One night Mary and I were cooking fish when Sean asked for help with an essay he was writing for his English 101 college class. The topic: his relationship with literature.

“I think I’m going to write about how you being an author has influenced me—as a writer and a reader,” he said.

I had to walk outside so he wouldn’t see me cry. We had so rarely discussed my writing, and I was pretty sure he and Leo hadn’t read any of my books. So I felt like an asshole, again, for underestimating him/them. I later found Sean’s three-page essay, which humbled me with its analysis of my writing career and his budding interest in storytelling.

“Being the son of an author, I was always taught proper grammar and received a lot of help with my writing,” he wrote. “So I guess I was dealt a good hand when it comes to learning how to write, but also learning how to articulate and be clear with what I had to say, whether it be text or speech.”

As we neared the tail end of high school, both boys managed to work their free-will expressions—on skateboarding, freedom, justice—into their writing assignments.

Leo, in an essay on The Little Prince: “Narrow-mindedness gets you nowhere in life. All great minds have one key advantage: they think outside the box, they push the limits of what can be done. That is what makes them so great. The Little Prince represents the open-mindedness of people and the desire to explore and discover . . . it shows the importance of exploration.”

Some days I wondered whether I was teaching them anything, or if they were teaching me.

At times I started entertaining the idea that the boys were settling down and growing up—that, as a family, we all were.

There were signs. Like Leo’s handwritten “Life Priorities” list, which I found while snooping in his room for drugs:

I wanted to pencil in one more: Stop smoking pot! But we had some work to do on that front.

Thankfully, our family doctor weighed in—again, at my request—forcing Leo to discuss his pot smoking during a checkup. He told Leo that as a teenager his brain was soaking up the world, taking it all in, learning and experiencing.

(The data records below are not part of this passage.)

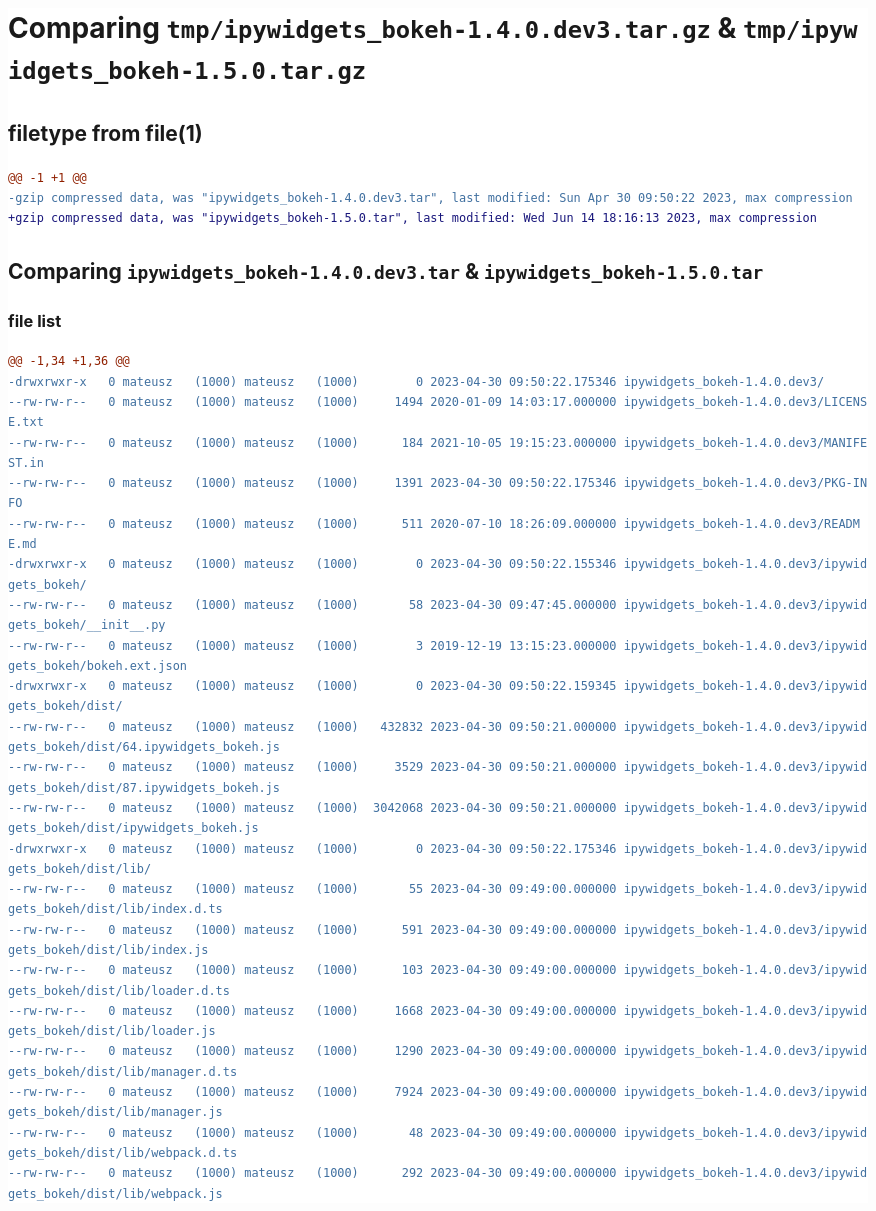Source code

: # Comparing `tmp/ipywidgets_bokeh-1.4.0.dev3.tar.gz` & `tmp/ipywidgets_bokeh-1.5.0.tar.gz`

## filetype from file(1)

```diff
@@ -1 +1 @@
-gzip compressed data, was "ipywidgets_bokeh-1.4.0.dev3.tar", last modified: Sun Apr 30 09:50:22 2023, max compression
+gzip compressed data, was "ipywidgets_bokeh-1.5.0.tar", last modified: Wed Jun 14 18:16:13 2023, max compression
```

## Comparing `ipywidgets_bokeh-1.4.0.dev3.tar` & `ipywidgets_bokeh-1.5.0.tar`

### file list

```diff
@@ -1,34 +1,36 @@
-drwxrwxr-x   0 mateusz   (1000) mateusz   (1000)        0 2023-04-30 09:50:22.175346 ipywidgets_bokeh-1.4.0.dev3/
--rw-rw-r--   0 mateusz   (1000) mateusz   (1000)     1494 2020-01-09 14:03:17.000000 ipywidgets_bokeh-1.4.0.dev3/LICENSE.txt
--rw-rw-r--   0 mateusz   (1000) mateusz   (1000)      184 2021-10-05 19:15:23.000000 ipywidgets_bokeh-1.4.0.dev3/MANIFEST.in
--rw-rw-r--   0 mateusz   (1000) mateusz   (1000)     1391 2023-04-30 09:50:22.175346 ipywidgets_bokeh-1.4.0.dev3/PKG-INFO
--rw-rw-r--   0 mateusz   (1000) mateusz   (1000)      511 2020-07-10 18:26:09.000000 ipywidgets_bokeh-1.4.0.dev3/README.md
-drwxrwxr-x   0 mateusz   (1000) mateusz   (1000)        0 2023-04-30 09:50:22.155346 ipywidgets_bokeh-1.4.0.dev3/ipywidgets_bokeh/
--rw-rw-r--   0 mateusz   (1000) mateusz   (1000)       58 2023-04-30 09:47:45.000000 ipywidgets_bokeh-1.4.0.dev3/ipywidgets_bokeh/__init__.py
--rw-rw-r--   0 mateusz   (1000) mateusz   (1000)        3 2019-12-19 13:15:23.000000 ipywidgets_bokeh-1.4.0.dev3/ipywidgets_bokeh/bokeh.ext.json
-drwxrwxr-x   0 mateusz   (1000) mateusz   (1000)        0 2023-04-30 09:50:22.159345 ipywidgets_bokeh-1.4.0.dev3/ipywidgets_bokeh/dist/
--rw-rw-r--   0 mateusz   (1000) mateusz   (1000)   432832 2023-04-30 09:50:21.000000 ipywidgets_bokeh-1.4.0.dev3/ipywidgets_bokeh/dist/64.ipywidgets_bokeh.js
--rw-rw-r--   0 mateusz   (1000) mateusz   (1000)     3529 2023-04-30 09:50:21.000000 ipywidgets_bokeh-1.4.0.dev3/ipywidgets_bokeh/dist/87.ipywidgets_bokeh.js
--rw-rw-r--   0 mateusz   (1000) mateusz   (1000)  3042068 2023-04-30 09:50:21.000000 ipywidgets_bokeh-1.4.0.dev3/ipywidgets_bokeh/dist/ipywidgets_bokeh.js
-drwxrwxr-x   0 mateusz   (1000) mateusz   (1000)        0 2023-04-30 09:50:22.175346 ipywidgets_bokeh-1.4.0.dev3/ipywidgets_bokeh/dist/lib/
--rw-rw-r--   0 mateusz   (1000) mateusz   (1000)       55 2023-04-30 09:49:00.000000 ipywidgets_bokeh-1.4.0.dev3/ipywidgets_bokeh/dist/lib/index.d.ts
--rw-rw-r--   0 mateusz   (1000) mateusz   (1000)      591 2023-04-30 09:49:00.000000 ipywidgets_bokeh-1.4.0.dev3/ipywidgets_bokeh/dist/lib/index.js
--rw-rw-r--   0 mateusz   (1000) mateusz   (1000)      103 2023-04-30 09:49:00.000000 ipywidgets_bokeh-1.4.0.dev3/ipywidgets_bokeh/dist/lib/loader.d.ts
--rw-rw-r--   0 mateusz   (1000) mateusz   (1000)     1668 2023-04-30 09:49:00.000000 ipywidgets_bokeh-1.4.0.dev3/ipywidgets_bokeh/dist/lib/loader.js
--rw-rw-r--   0 mateusz   (1000) mateusz   (1000)     1290 2023-04-30 09:49:00.000000 ipywidgets_bokeh-1.4.0.dev3/ipywidgets_bokeh/dist/lib/manager.d.ts
--rw-rw-r--   0 mateusz   (1000) mateusz   (1000)     7924 2023-04-30 09:49:00.000000 ipywidgets_bokeh-1.4.0.dev3/ipywidgets_bokeh/dist/lib/manager.js
--rw-rw-r--   0 mateusz   (1000) mateusz   (1000)       48 2023-04-30 09:49:00.000000 ipywidgets_bokeh-1.4.0.dev3/ipywidgets_bokeh/dist/lib/webpack.d.ts
--rw-rw-r--   0 mateusz   (1000) mateusz   (1000)      292 2023-04-30 09:49:00.000000 ipywidgets_bokeh-1.4.0.dev3/ipywidgets_bokeh/dist/lib/webpack.js
```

“If you smoke, you shut out the world,” he said. “You deny yourself the opportunity to appreciate and swallow up all the world has to offer. There’s a haze between you and the light.”

That night Leo came to our room and sat on the bed, and I felt myself reaching for the same nagging questions about school, homework, grades, friends, and jobs, ready to offer advice, wisdom, or warning. Instead, I kept my mouth shut. And that’s when he opened up. He’d been thinking about what the doctor had said but disagreed that he was closed off to the world. He considered himself more open-minded than many of his peers. He felt mature. He had plans.

“It doesn’t matter what my grades are right now,” he insisted. “I have a drive inside me. I want to succeed. No matter what, I will be a success.”

Still . . . he was thinking about smoking less, and exercising more. He’d been taking three-mile walks with Mickey, and stretching his aching feet. He’d started lifting weights, doing pull-ups and push-ups in the basement, asking us about nutrition and eating better. He’d even started running, just a mile at a time at first.

One day he texted me: “ran 3 miles pops. lifted weights and did homework. luv ya.”

We finally got an appointment to see a well-known pediatric orthopedic surgeon to discuss Leo’s feet and the looming possibility of surgery. It had taken months to get scheduled with this specialist, who spent half an hour asking Leo about his life, about school, and then, after X-rays and a detailed exam, declared his feet to be “beautiful.”

Yes, the condition he’d been diagnosed with was causing the fusion of a few bones. But many people live their entire life with that condition, the doctor explained. Some people don’t even know they have it. He advised that stretching and running was a better plan than multiple surgeries. At least for now.

“I love your feet!” he said as Leo beamed.